Neppure il caso Palamara – spia di un’intossicazione profonda che annuncia la dittatura, ma di una specie del tutto nuova che propone l’apoteosi degli imbecilli, purché facciano tutti insieme appassionatamente da schermo ai delegati italiani del NWO – resiste al logorio della vita moderna. La memoria collettiva é disturbata dal ronzio inconcludente e massivo dei media asserviti al regime, e non sa più distinguere, stordita dal brulichio, i fatti che hanno una scadenza ravvicinata da quelli che sono già nel futuro. Tutto questo casino é cominciato con l’avvento di Berlusconi e con le sue TV che sfornavano spazzatura: gli algoritmi dell’intrattenimento televisivo, fatto di niente e di nulla, che diventa(va)no per simpatia -essendo lui il detentore di entrambe le leve – gli algoritmi della politica.

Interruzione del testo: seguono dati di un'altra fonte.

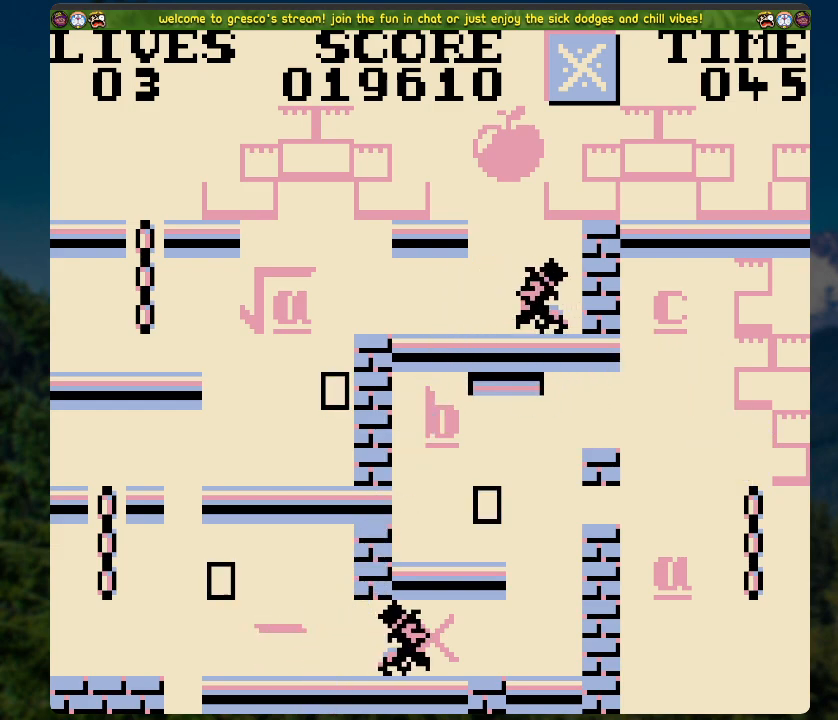
{"buttons": [], "left_stick": "center", "right_stick": "center", "events": []}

Il Berlusconi che adesso sporge la testa fuori dal carapace pieno di ragnatele, seguendo l’istinto che lo conduce dove può mettere a frutto il suo esangue titolo elettorale, é lo stesso personaggio che intercedeva per la nipotina di Mubarak, emulando Boccaccio. E’ il ruffiano che baciava le mani di Gheddafi, appena arrivato a Roma con tutto il suo caravanserraglio, per poi tradirlo – un vero coup de theatre – mettendosi al servizio dei Francesi che lo volevano morto per estromettere gli Italiani dalla Libia. E’ il guitto mordace che componeva ditirambi pensando al ‘culone’ della Merkel imbottito di cellulite, ma che in Europa, – l’erba di casa loro, dei Francesi e dei Tedeschi – ha sempre, invariabilmente, detto di sì, scuotendo il capo da sopra a sotto come quei cagnolini trash, di resina e di velluto, che un giorno spuntavano da dietro il lunotto posteriore delle utilitarie scaciate. Fa riflettere il fatto che un simile individuo, all’indomani della liquefazione della Prima Repubblica, abbia conquistato il potere, convinto di due cose. Una, che per accattivarsi il consenso sarebbe stato sufficiente aggiungere alla politica – troppo seria, troppo distante dall’uomo della strada – delle note dolciastre, ibridandola con l’avanspattacolo. L’altra, che, per scongiurarne il rigetto, dopo i fasti nefasti della partitocrazia, sarebbe stato meglio farne il meno possibile, nascondendo sotto l’ologramma dei comunisti – che non c’erano più – quella a basso voltaggio che coincideva col fatturato di Mediaset. Che tale impostazione – la politica come prolungamento del palcoscenico – abbia avuto successo é dimostrato dalle lunghe file che si sono formate davanti al botteghino da coloro che amavano Berlusconi, ma anche dal seguito ottenuto da Grillo – un comico sui generis, un’altra creatura del teleschermo – che di Berlusconi ha molti soldi in meno ma la capacità  di  azzeccare tutti i pronostici, un profeta di sventure che non sbaglia mai, la storia del Paese che   progredisce a zig zag sottotraccia. Fu infatti Grillo a fornire, con un anticipo di sei anni, le coordinate alla magistratura per il bombardamento del PSI, e lui a ripetersi, prima col predire il tonfo della Parmalat, poi, più di recente, nel mettersi la mascherina sul viso quando nessuno sapeva ancora nulla del Covid 19 e delle stragi che avrebbe seminato nel mondo.

Insomma, non una tragedia, di quelle accompagnate dai corifei, ma l’esibizione di due lugubri commedianti, e gli spettatori – un popolo – che non sanno più come districarsi, tra Shakespeare e l’Ambra Jovinelli: la cosa peggiore.